SAARC nations vow to fight climate change

The Hindustan Times , Thursday, April 29, 2010
Correspondent :
Foreign ministers of eight South Asian nations met in Bhutan on Tuesday to discuss ways to jointly fight climate change, start a $300 million development fund for infrastructure and sign a trade agreement, officials said.

The fund, which will comprise financial contributions by members of South Asian Association for Regional Cooperation (SAARC), will offer loans and grants to member countries for projects to help reduce poverty.

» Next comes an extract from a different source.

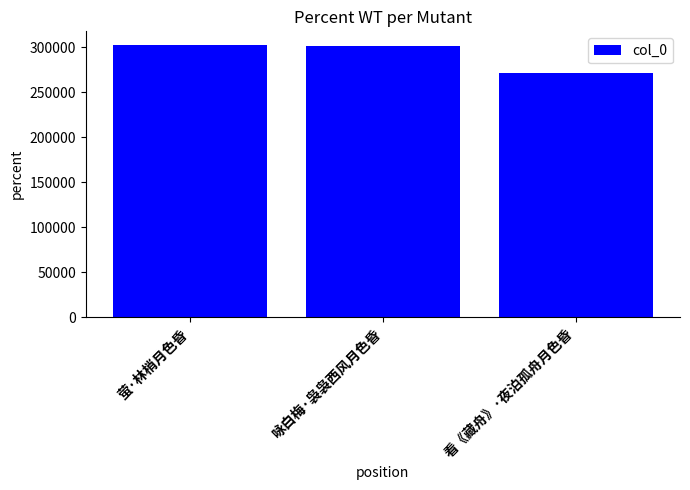

What is the minimum value shown in the chart?

271691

The agreement on trade, to be signed during the summit of heads of government on Wednesday and Thursday, will cover services in areas such as health, hospitality, communications, computers and air transport, said Nirupama Rao, India's Foreign Secretary.

Bhutan chose to have the focus of the summit be climate change because South Asia is highly vulnerable to its effects, said Bhutanese Foreign Secretary Daw Penjo. Bhutan has suffered from the global warming linked flooding of lakes caused by melting glaciers, Penjo said.

"Several lakes have burst, causing devastating effects downstream," he said.

One-fifth of the world's population and many of its most impoverished live in the eight SAARC countries, comprising India, Pakistan, Sri Lanka, Bhutan, Nepal, Afghanistan, the Maldives and Bangladesh.

SAARC was set up to promote economic cooperation and has since sought to tackle issues such as food security and terrorism. But progress in most areas has been slow, mainly because of the rivalry between India and Pakistan. The Prime Ministers of both countries will likely hold talks later this week in Thimpu, the Bhutanese capital, indicating signs of a possible thaw.

Peace talks between India and Pakistan were stalled after a deadly terror attack on Mumbai, India's financial hub, in 2008 in which 166 people were killed. New Delhi blamed the attacks on Pakistan-based militants.

Since then, India and Pakistan have been under pressure to resume dialogue despite New Delhi's continued insistence that Pakistan has not done enough to reign in Muslim extremists operating in its territory.

Bhutan, which ended more than a century of monarchy in 2008 with its first parliamentary elections, is hosting the SAARC summit for the first time since the group was set up 25 years ago.

Lack of resources and infrastructure prevented the tiny nation from hosting SAARC leaders until now, said Penjo. Bhutan has long been a holdout from modernity, a mountainous land where Buddhist kings reigned supreme, allowing in the Internet and television in 1999 and coming up with the idea of Gross National Happiness, an all-encompassing political philosophy that seeks to balance material progress with spiritual well-being.

The South Asian countries have vowed to step up efforts to fight terrorism, including its financing and associated drug trafficking and illicit arms trade, Penjo said. He did not detail how the $300 million fund for infrastructure and other projects will be spent, but much of the region's infrastructure, including its transportation and communications, are in desperate need of improvements.

Member nations will start a South Asian University with centres in New Delhi from October, 2010 and strengthen a regional Food Bank to help member-countries hit by natural calamities, Penjo said.